WHAT YOU WILL DO :: Could you write out everything from "Analisi delle Prestazioni" down to "del Contratto" again, changing "Tifosi" to "Sostenitori" and leaving the rest as it is?

TASK INPUTS ::
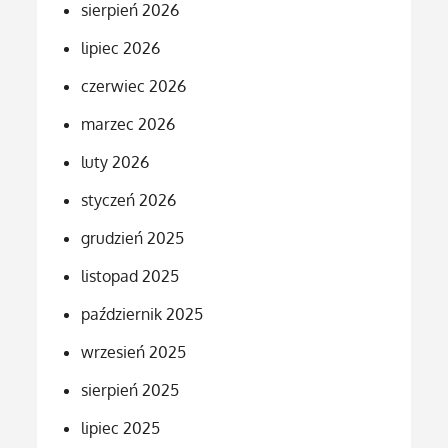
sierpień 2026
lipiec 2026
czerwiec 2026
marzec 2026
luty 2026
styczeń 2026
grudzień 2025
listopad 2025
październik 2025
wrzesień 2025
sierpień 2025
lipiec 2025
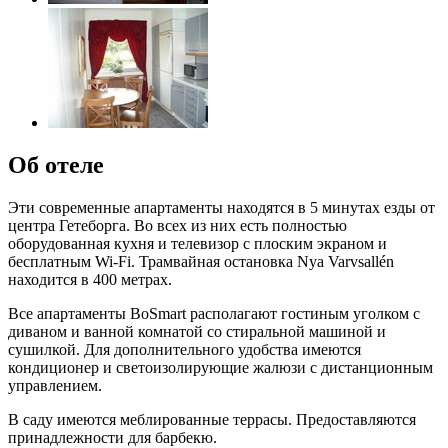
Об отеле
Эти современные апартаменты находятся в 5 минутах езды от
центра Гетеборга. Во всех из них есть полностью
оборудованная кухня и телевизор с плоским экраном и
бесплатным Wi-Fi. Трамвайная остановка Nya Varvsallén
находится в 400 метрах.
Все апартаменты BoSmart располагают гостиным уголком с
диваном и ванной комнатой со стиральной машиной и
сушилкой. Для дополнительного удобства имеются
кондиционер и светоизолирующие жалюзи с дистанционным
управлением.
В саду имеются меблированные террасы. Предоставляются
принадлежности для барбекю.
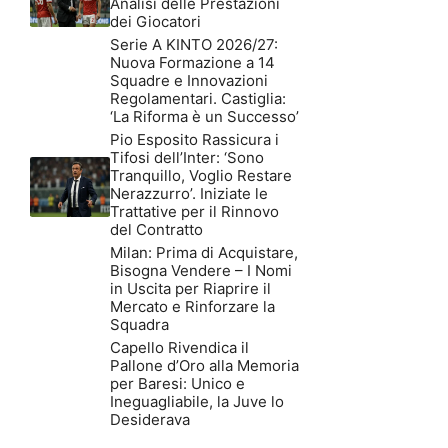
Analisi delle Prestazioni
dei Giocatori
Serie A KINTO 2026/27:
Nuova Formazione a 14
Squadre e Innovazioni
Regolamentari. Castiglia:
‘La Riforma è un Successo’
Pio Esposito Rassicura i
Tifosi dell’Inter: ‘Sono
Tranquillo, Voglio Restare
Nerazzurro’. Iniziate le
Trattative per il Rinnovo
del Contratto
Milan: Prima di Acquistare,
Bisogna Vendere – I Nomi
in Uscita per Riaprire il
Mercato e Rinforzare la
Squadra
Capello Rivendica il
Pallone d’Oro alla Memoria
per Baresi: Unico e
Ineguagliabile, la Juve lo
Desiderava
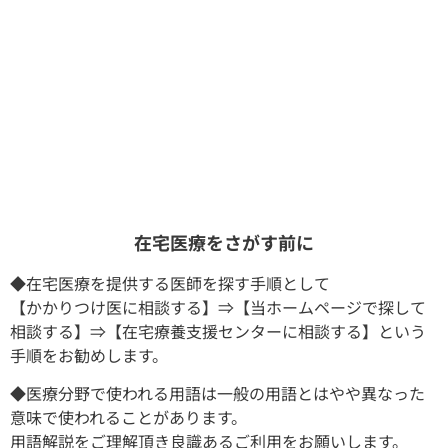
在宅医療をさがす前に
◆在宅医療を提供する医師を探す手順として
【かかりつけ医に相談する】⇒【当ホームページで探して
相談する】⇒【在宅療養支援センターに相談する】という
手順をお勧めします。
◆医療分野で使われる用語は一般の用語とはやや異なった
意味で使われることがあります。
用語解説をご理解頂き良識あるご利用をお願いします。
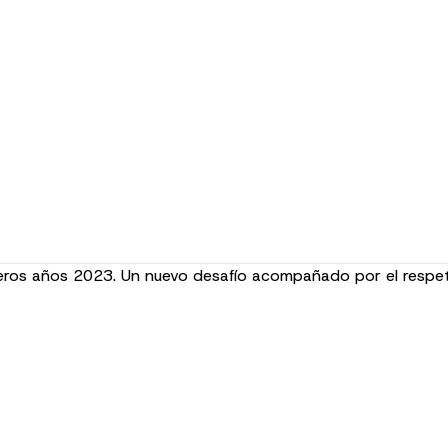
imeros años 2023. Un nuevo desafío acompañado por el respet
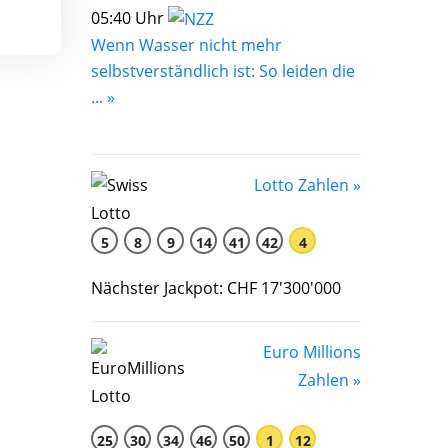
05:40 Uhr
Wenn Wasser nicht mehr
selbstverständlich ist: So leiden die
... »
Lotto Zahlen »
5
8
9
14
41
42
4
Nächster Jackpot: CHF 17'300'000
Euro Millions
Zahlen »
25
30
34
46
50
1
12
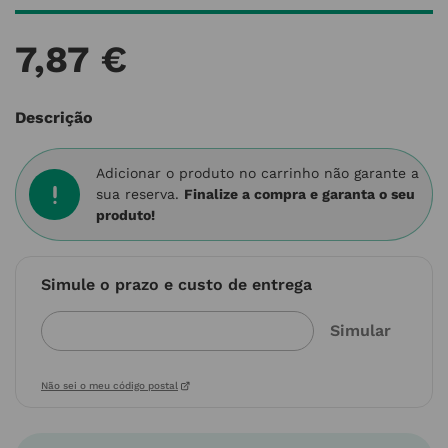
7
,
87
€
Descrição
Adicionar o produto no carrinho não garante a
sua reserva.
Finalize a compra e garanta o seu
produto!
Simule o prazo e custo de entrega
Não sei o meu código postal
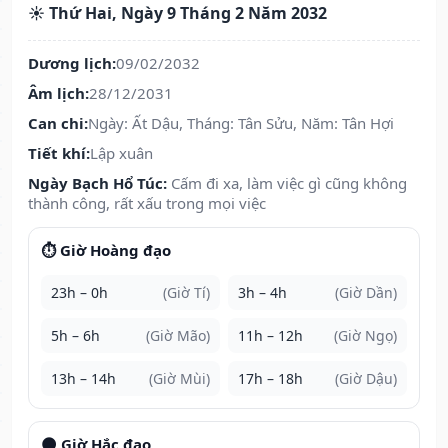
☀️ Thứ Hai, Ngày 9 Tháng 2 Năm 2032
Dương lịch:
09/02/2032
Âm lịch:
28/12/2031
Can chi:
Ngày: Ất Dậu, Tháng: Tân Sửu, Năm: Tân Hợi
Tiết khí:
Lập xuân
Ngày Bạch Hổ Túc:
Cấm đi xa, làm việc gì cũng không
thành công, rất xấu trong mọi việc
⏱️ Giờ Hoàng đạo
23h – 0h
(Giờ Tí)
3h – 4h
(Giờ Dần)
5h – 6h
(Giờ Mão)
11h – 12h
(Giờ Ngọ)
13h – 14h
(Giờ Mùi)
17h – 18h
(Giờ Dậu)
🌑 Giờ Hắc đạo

==

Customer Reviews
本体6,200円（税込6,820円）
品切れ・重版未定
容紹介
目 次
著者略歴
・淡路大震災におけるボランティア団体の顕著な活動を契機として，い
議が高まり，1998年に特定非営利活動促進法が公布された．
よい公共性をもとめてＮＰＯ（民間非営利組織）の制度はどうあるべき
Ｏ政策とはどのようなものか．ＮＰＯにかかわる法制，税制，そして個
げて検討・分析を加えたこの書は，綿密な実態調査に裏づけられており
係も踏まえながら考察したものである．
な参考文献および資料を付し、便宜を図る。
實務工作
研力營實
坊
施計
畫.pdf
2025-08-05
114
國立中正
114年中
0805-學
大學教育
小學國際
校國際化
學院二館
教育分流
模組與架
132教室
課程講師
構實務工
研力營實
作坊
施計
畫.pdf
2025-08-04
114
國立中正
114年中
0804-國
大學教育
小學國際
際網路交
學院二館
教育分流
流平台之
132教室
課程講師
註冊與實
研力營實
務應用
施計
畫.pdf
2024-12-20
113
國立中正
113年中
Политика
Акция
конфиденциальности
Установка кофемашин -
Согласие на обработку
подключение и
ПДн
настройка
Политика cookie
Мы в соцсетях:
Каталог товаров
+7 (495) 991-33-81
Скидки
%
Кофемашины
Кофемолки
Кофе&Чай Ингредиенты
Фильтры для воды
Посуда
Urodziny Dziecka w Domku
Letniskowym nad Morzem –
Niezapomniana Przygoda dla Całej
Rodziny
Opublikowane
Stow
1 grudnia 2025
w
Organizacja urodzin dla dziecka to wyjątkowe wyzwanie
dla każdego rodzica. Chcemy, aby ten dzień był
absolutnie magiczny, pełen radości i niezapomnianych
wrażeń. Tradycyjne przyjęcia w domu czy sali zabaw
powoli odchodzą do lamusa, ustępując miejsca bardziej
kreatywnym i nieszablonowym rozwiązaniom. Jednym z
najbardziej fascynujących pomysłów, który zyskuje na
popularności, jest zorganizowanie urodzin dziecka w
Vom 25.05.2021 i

--

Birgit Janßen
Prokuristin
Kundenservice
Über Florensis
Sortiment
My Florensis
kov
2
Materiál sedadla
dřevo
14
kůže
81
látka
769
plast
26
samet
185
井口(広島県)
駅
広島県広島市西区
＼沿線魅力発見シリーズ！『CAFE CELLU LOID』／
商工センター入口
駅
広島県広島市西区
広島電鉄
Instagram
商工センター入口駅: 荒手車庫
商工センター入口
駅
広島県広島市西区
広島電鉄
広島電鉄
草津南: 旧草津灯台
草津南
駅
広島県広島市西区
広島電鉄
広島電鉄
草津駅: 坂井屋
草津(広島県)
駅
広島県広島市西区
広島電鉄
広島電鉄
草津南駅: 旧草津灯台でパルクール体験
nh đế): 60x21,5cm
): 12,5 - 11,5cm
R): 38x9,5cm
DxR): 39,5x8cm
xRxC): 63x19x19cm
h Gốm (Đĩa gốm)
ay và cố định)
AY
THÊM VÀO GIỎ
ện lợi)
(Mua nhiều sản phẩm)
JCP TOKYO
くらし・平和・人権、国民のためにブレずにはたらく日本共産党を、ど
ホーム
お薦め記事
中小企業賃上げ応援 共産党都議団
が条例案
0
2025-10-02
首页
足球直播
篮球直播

RESPONSE TO THIS TASK ::
Analisi delle Prestazioni
dei Giocatori
Serie A KINTO 2026/27:
Nuova Formazione a 14
Squadre e Innovazioni
Regolamentari. Castiglia:
‘La Riforma è un Successo’
Pio Esposito Rassicura i
Sostenitori dell’Inter: ‘Sono
Tranquillo, Voglio Restare
Nerazzurro’. Iniziate le
Trattative per il Rinnovo
del Contratto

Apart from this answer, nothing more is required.